The task =>
Reproduce the lines below, substituting "division" for every "phylum" in each item and leaving everything else unchanged.

Exercise inputs =>

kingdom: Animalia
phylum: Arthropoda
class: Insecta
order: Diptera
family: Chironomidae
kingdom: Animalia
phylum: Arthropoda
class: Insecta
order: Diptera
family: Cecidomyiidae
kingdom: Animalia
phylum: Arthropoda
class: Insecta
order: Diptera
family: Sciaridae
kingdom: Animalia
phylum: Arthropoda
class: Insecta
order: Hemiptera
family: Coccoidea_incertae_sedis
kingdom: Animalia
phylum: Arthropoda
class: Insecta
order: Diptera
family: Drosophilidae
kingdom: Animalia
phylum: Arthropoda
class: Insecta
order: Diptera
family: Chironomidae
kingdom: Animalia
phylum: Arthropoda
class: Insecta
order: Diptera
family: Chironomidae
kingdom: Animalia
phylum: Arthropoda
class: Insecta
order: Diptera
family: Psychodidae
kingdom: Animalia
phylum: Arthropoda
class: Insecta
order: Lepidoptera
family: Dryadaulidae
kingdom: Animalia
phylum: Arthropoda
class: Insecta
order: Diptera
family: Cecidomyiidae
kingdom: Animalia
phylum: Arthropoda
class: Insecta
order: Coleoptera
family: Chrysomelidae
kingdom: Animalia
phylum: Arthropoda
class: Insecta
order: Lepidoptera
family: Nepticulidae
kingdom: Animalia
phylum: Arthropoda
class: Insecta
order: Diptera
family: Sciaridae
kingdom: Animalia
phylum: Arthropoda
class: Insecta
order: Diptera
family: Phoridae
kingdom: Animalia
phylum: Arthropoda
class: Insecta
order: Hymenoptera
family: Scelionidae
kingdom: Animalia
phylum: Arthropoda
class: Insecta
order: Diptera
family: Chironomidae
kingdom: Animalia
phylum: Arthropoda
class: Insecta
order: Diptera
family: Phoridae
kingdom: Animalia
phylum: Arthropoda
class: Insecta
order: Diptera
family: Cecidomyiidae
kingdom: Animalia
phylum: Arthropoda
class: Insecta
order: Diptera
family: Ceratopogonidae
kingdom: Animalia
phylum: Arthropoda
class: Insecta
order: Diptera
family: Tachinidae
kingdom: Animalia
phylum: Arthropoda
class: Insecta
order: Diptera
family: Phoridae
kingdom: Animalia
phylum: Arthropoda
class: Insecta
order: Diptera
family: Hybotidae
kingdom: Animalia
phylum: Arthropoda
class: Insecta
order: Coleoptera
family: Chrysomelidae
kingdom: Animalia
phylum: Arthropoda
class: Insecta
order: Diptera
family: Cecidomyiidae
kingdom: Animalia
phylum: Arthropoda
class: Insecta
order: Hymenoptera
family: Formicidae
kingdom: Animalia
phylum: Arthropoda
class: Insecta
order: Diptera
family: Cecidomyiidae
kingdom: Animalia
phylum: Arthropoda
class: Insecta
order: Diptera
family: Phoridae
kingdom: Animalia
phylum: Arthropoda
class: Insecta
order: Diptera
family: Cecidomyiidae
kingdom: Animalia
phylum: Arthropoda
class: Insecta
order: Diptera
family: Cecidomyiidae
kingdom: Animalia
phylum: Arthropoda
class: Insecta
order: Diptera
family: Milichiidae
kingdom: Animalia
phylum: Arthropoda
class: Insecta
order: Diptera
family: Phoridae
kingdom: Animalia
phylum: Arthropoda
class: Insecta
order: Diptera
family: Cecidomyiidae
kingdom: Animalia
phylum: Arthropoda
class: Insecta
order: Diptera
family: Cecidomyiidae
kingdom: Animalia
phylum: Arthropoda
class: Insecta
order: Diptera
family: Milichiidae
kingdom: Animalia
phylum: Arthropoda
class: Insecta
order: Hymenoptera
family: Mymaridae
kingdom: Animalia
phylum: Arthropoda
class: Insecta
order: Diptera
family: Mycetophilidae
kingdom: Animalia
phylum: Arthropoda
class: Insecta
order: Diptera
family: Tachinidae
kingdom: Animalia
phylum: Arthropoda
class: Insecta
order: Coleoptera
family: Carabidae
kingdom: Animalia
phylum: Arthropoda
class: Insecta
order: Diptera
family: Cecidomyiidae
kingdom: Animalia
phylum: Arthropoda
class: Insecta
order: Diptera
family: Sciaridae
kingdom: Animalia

Exercise response =>
kingdom: Animalia
division: Arthropoda
class: Insecta
order: Diptera
family: Chironomidae
kingdom: Animalia
division: Arthropoda
class: Insecta
order: Diptera
family: Cecidomyiidae
kingdom: Animalia
division: Arthropoda
class: Insecta
order: Diptera
family: Sciaridae
kingdom: Animalia
division: Arthropoda
class: Insecta
order: Hemiptera
family: Coccoidea_incertae_sedis
kingdom: Animalia
division: Arthropoda
class: Insecta
order: Diptera
family: Drosophilidae
kingdom: Animalia
division: Arthropoda
class: Insecta
order: Diptera
family: Chironomidae
kingdom: Animalia
division: Arthropoda
class: Insecta
order: Diptera
family: Chironomidae
kingdom: Animalia
division: Arthropoda
class: Insecta
order: Diptera
family: Psychodidae
kingdom: Animalia
division: Arthropoda
class: Insecta
order: Lepidoptera
family: Dryadaulidae
kingdom: Animalia
division: Arthropoda
class: Insecta
order: Diptera
family: Cecidomyiidae
kingdom: Animalia
division: Arthropoda
class: Insecta
order: Coleoptera
family: Chrysomelidae
kingdom: Animalia
division: Arthropoda
class: Insecta
order: Lepidoptera
family: Nepticulidae
kingdom: Animalia
division: Arthropoda
class: Insecta
order: Diptera
family: Sciaridae
kingdom: Animalia
division: Arthropoda
class: Insecta
order: Diptera
family: Phoridae
kingdom: Animalia
division: Arthropoda
class: Insecta
order: Hymenoptera
family: Scelionidae
kingdom: Animalia
division: Arthropoda
class: Insecta
order: Diptera
family: Chironomidae
kingdom: Animalia
division: Arthropoda
class: Insecta
order: Diptera
family: Phoridae
kingdom: Animalia
division: Arthropoda
class: Insecta
order: Diptera
family: Cecidomyiidae
kingdom: Animalia
division: Arthropoda
class: Insecta
order: Diptera
family: Ceratopogonidae
kingdom: Animalia
division: Arthropoda
class: Insecta
order: Diptera
family: Tachinidae
kingdom: Animalia
division: Arthropoda
class: Insecta
order: Diptera
family: Phoridae
kingdom: Animalia
division: Arthropoda
class: Insecta
order: Diptera
family: Hybotidae
kingdom: Animalia
division: Arthropoda
class: Insecta
order: Coleoptera
family: Chrysomelidae
kingdom: Animalia
division: Arthropoda
class: Insecta
order: Diptera
family: Cecidomyiidae
kingdom: Animalia
division: Arthropoda
class: Insecta
order: Hymenoptera
family: Formicidae
kingdom: Animalia
division: Arthropoda
class: Insecta
order: Diptera
family: Cecidomyiidae
kingdom: Animalia
division: Arthropoda
class: Insecta
order: Diptera
family: Phoridae
kingdom: Animalia
division: Arthropoda
class: Insecta
order: Diptera
family: Cecidomyiidae
kingdom: Animalia
division: Arthropoda
class: Insecta
order: Diptera
family: Cecidomyiidae
kingdom: Animalia
division: Arthropoda
class: Insecta
order: Diptera
family: Milichiidae
kingdom: Animalia
division: Arthropoda
class: Insecta
order: Diptera
family: Phoridae
kingdom: Animalia
division: Arthropoda
class: Insecta
order: Diptera
family: Cecidomyiidae
kingdom: Animalia
division: Arthropoda
class: Insecta
order: Diptera
family: Cecidomyiidae
kingdom: Animalia
division: Arthropoda
class: Insecta
order: Diptera
family: Milichiidae
kingdom: Animalia
division: Arthropoda
class: Insecta
order: Hymenoptera
family: Mymaridae
kingdom: Animalia
division: Arthropoda
class: Insecta
order: Diptera
family: Mycetophilidae
kingdom: Animalia
division: Arthropoda
class: Insecta
order: Diptera
family: Tachinidae
kingdom: Animalia
division: Arthropoda
class: Insecta
order: Coleoptera
family: Carabidae
kingdom: Animalia
division: Arthropoda
class: Insecta
order: Diptera
family: Cecidomyiidae
kingdom: Animalia
division: Arthropoda
class: Insecta
order: Diptera
family: Sciaridae
kingdom: Animalia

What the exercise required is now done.